In their fascinating panel discussion on Western Civilisation, Christian speaker Os Guinness described it as “a cut flower” separated from its Christian roots. “People are still relying on the flower, but a flower in a vase will die.” We are threatened with barbarism, he warned.
Ayaan’s response was more hopeful: “That is true, cut flowers do die. But what we have in terms of Western Civilization is a lot of seed packets.
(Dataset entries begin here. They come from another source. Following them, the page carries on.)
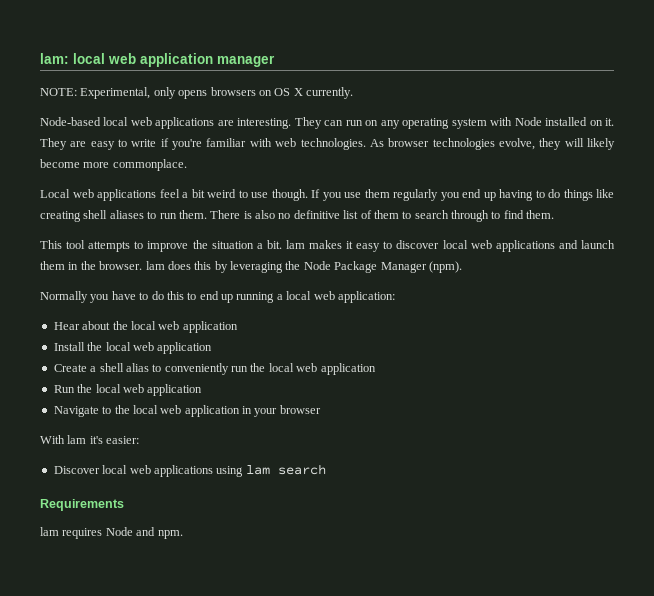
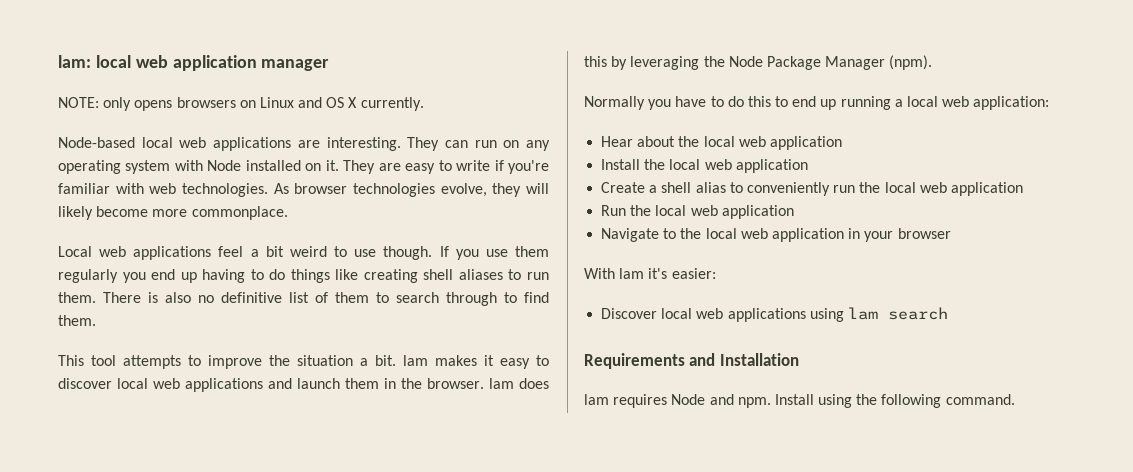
[80,87,151,99] Experimental, -> (99, 102) none
(272, 93) none -> [259,97,323,108] Linux and
(124, 505) none -> [689,353,799,366] and Installation
(183, 534) none -> [774,394,1015,408] Install using the following command.

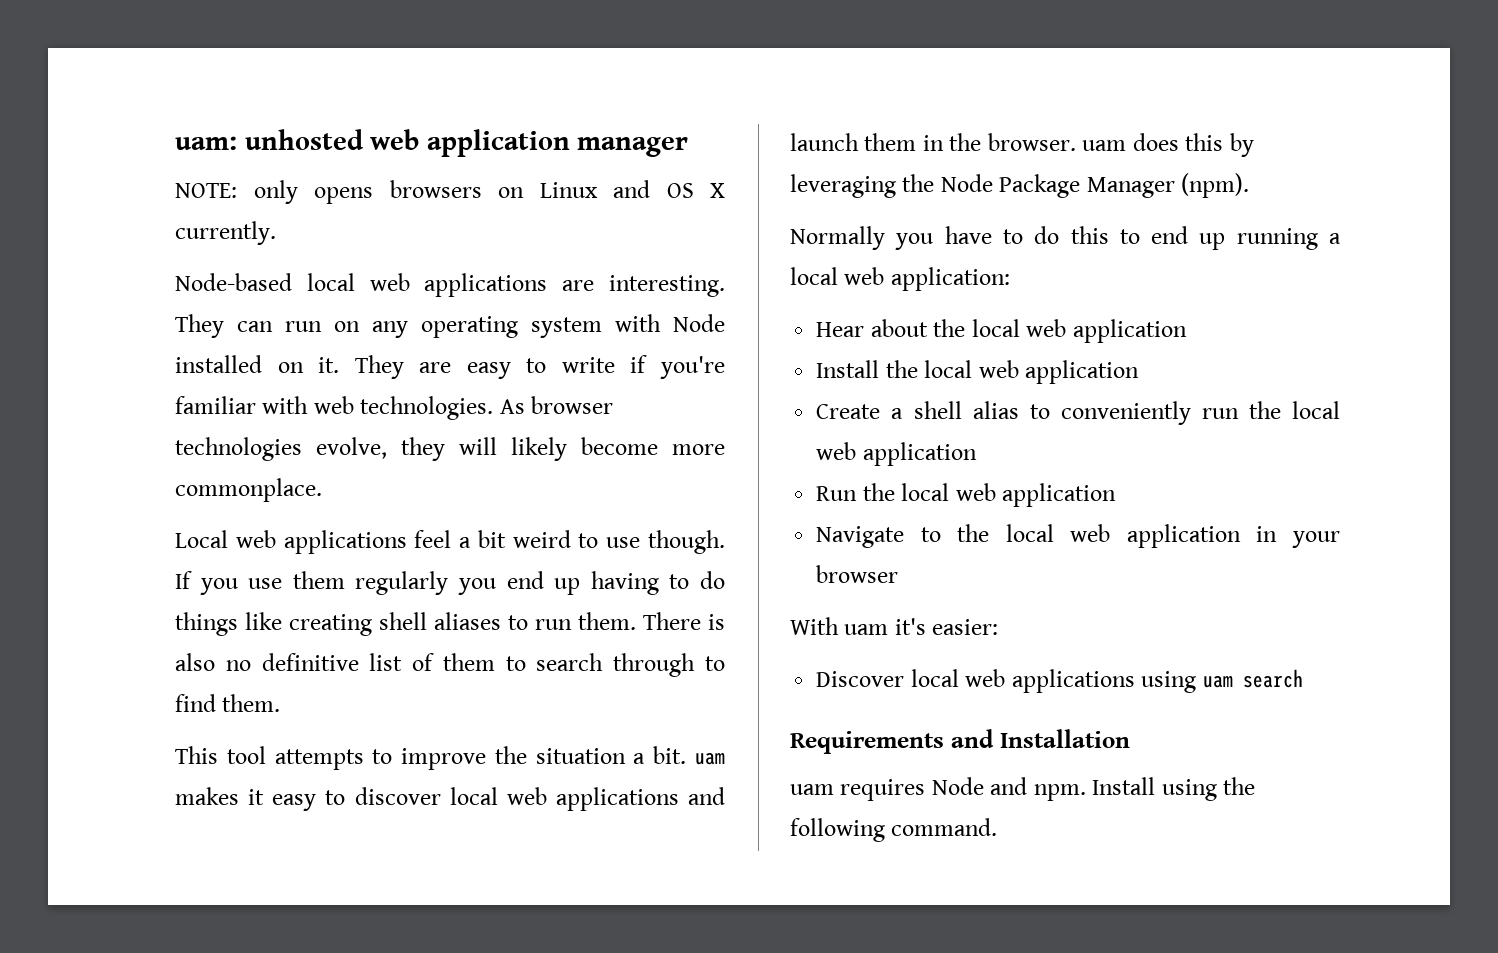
[58,55,131,68] lam: local -> [175,129,364,150] uam: unhosted
[403,355,428,366] lam -> [695,752,725,765] uam
[489,378,514,389] lam -> [1082,140,1127,151] uam
[619,268,645,279] lam -> [844,624,889,635] uam
[847,307,878,320] lam -> [1202,675,1233,688] uam
[584,394,609,405] lam -> [790,784,834,795] uam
And I want to send you off with these seed packets…we have the remnants, the symbols of Western Heritage and their seeds, and all we have to do, those of us who inherited it and enjoy it, is to go and seed them grow them, nurture them, water them and when they’re attacked, fight for them.”
This call to action echoed throughout the conference. “We can’t just wait for someone else to act, we all need to take responsibility, we all need to play our part in rebuilding a better world,” said Baroness Stroud.
In a world that seems to be falling apart, with diabolical threats from every side, we may soon discover what has been built on sand and what has been built on rock. There is a danger that Christians and people of good will are so afraid of conflict that they freeze and avoid building anything at all. ARC seems to be calling us out of inertia and back to the battleground.